Ni voleur ni comédien, sa mère l'aurait vu avocat. Nicolas n'a pas écouté Lucille Papineau, sa comédienne de mère, ni Yvan Canuel, son comédien de père. Son frère Érik est devenu réalisateur. Et lui, Nicolas, est devenu comédien. De théâtre, d'abord, puis de cinéma.

Avec son père, metteur en scène, Nicolas Canuel apprend les ficelles du métier. «J'ai joué avec lui pendant des années», se souvient-il. Très tôt, il trouve dans le jeu «une résonance». Nicolas Canuel étudie à Sainte-Thérèse, avant de revenir vers le théâtre familial.

Son parcours n'a rien de l'itinéraire d'un enfant gâté. Nicolas Canuel a connu ses galères. Après une période de vaches maigres, il a même tout quitté pour s'installer à la campagne. Éric Tessier est venu le chercher pour Sur le seuil. «J'ai appris qu'il faut savoir lâcher prise dans la vie», énonce-t-il.

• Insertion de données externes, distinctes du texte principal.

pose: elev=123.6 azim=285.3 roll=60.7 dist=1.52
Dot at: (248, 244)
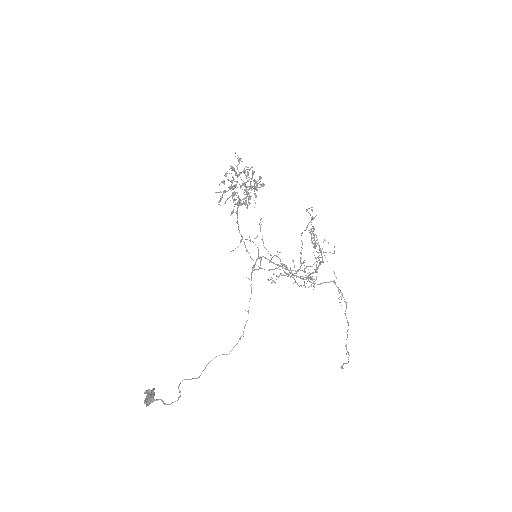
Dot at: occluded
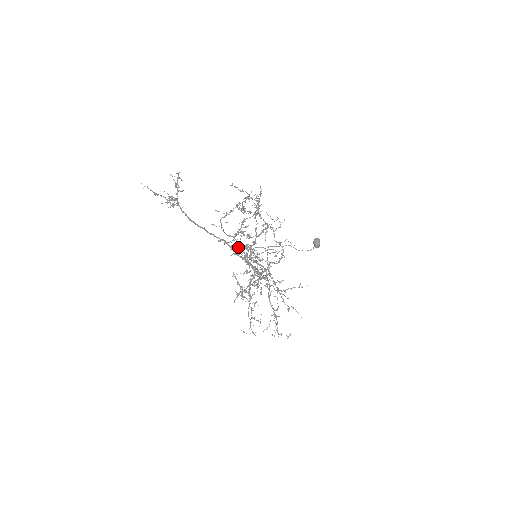
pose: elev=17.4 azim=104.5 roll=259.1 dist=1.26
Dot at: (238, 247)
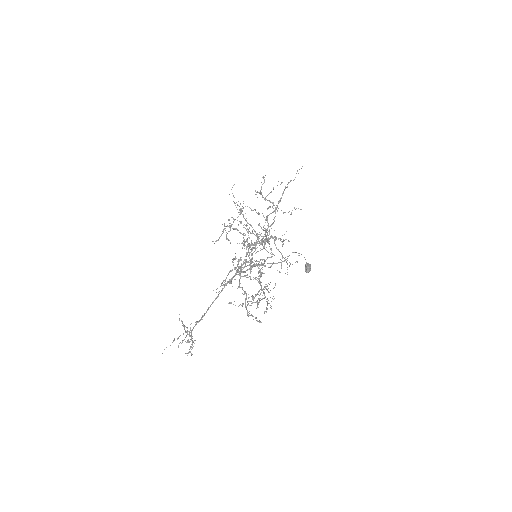
Dot at: occluded
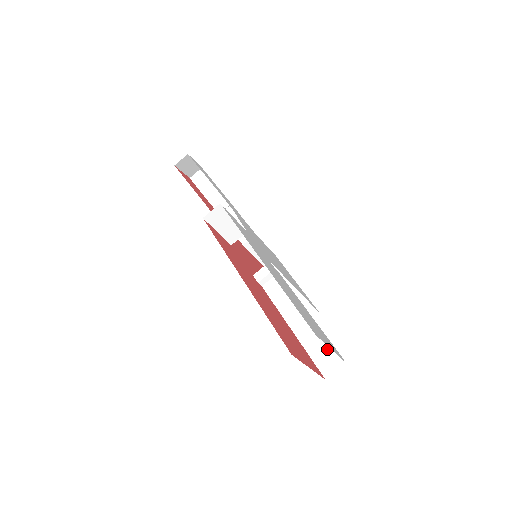
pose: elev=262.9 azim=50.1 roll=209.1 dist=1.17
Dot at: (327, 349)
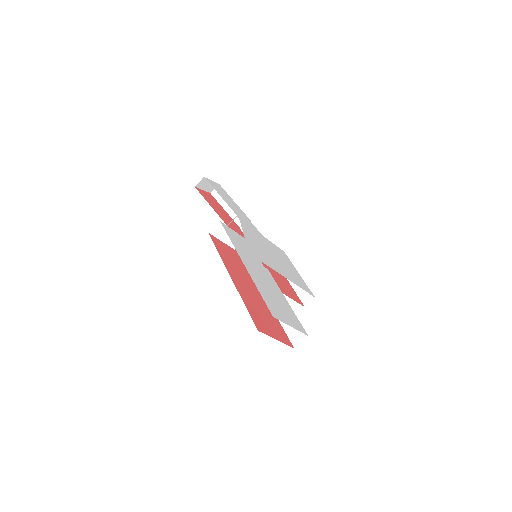
Dot at: occluded
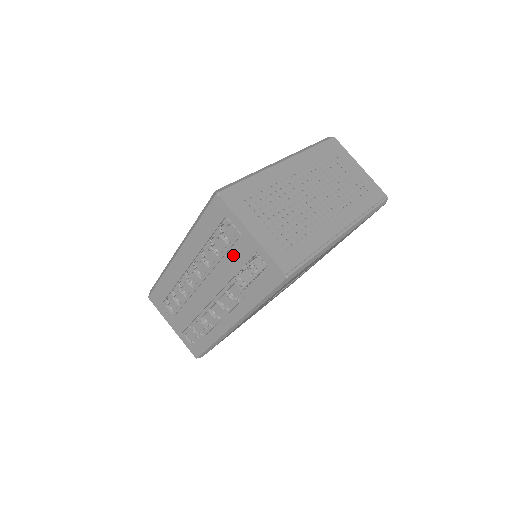
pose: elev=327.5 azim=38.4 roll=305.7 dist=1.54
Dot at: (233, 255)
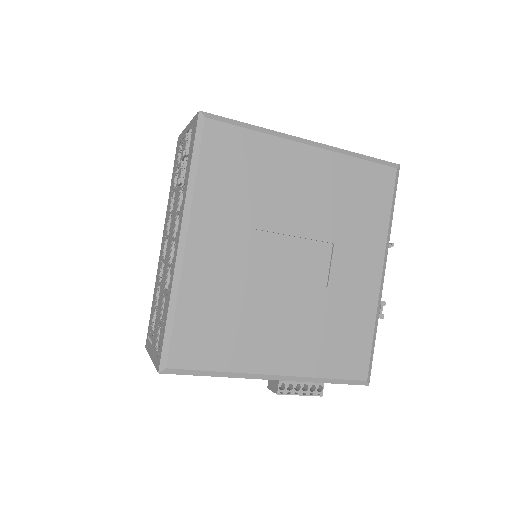
Dot at: occluded
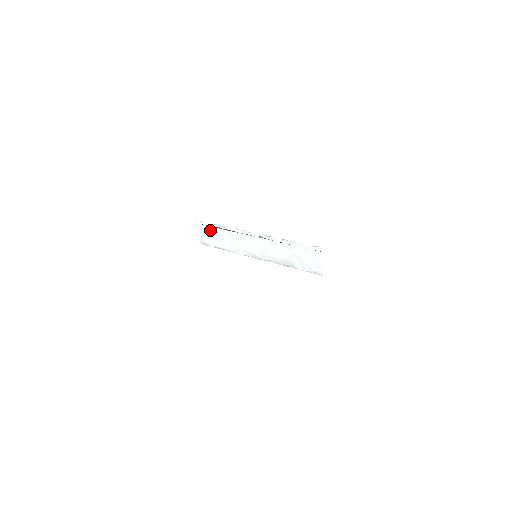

Depuis, les choses vont comme elles viennent. Au cinéma, il y a eu Nez Rouge, Le dernier tunnel, La rage de l'ange, et même Bon Cop Bad Cop, le film de (presque) tous les records réalisé par Érik. «C'est mon frère, on se comprend. Avec lui, c'est facile en tant que comédien de rendre compte de sa vision des choses», note-t-il.

Ce printemps, la petite entreprise porno de son personnage dans Ma fille, mon ange, faisait le malheur de Michel Côté, papa éploré de Karine Vanasse. «Ce personnage est perçu comme la bête noire du film. C'est un séducteur, un brillant homme d'affaires. Et c'est probablement le personnage le plus intègre du film», défend-il.

En ce moment, les tournages se succèdent, et c'est tant mieux. Il y a Les Lavigueur, une nouvelle série télé, et aussi, le prochain long métrage de Denis Côté, Elle veut le chaos. Face à Laurent Lucas, il sera un «mauvais garnement». Là encore, le physique joue. «J'essaie toujours de donner des marques physiques à mes personnages», plaide-t-il.

En amoureux du cinéma, le comédien n'aime rien tant que les atavismes du comédien. «J'aime beaucoup les gars qui surprennent, qui prennent des risques», dit-il. Lui aussi pourrait surprendre: après un passage dans la musique, Nicolas Canuel ferait bien quelque chose qu'on voit peu, un film d'amour.

«Ce sont des films qui marquent», estime-t-il. Lui-même s'est trouvé complètement bouleversé par Fanfan, le film du romancier romantique Alexandre Jardin. «Bon, c'est un peu à l'eau de rose, mais ça a remis en question mon couple à l'époque. Je suis en total accord avec son approche de l'être aimé», dit-il. Son couple n'a d'ailleurs pas survécu au film.

La trentaine passée, Nicolas Canuel s'est assagi, vit avec sa compagne et vient d'être papa. «J'ai appelé mon gars Eliott. Deux mois après, on me proposait un rôle dans la série Les soeurs Eliott», dit-il. La vie est comme ça, pleine d'imprévus. «C'est ce qui est merveilleux. Finalement, les choses se placent.»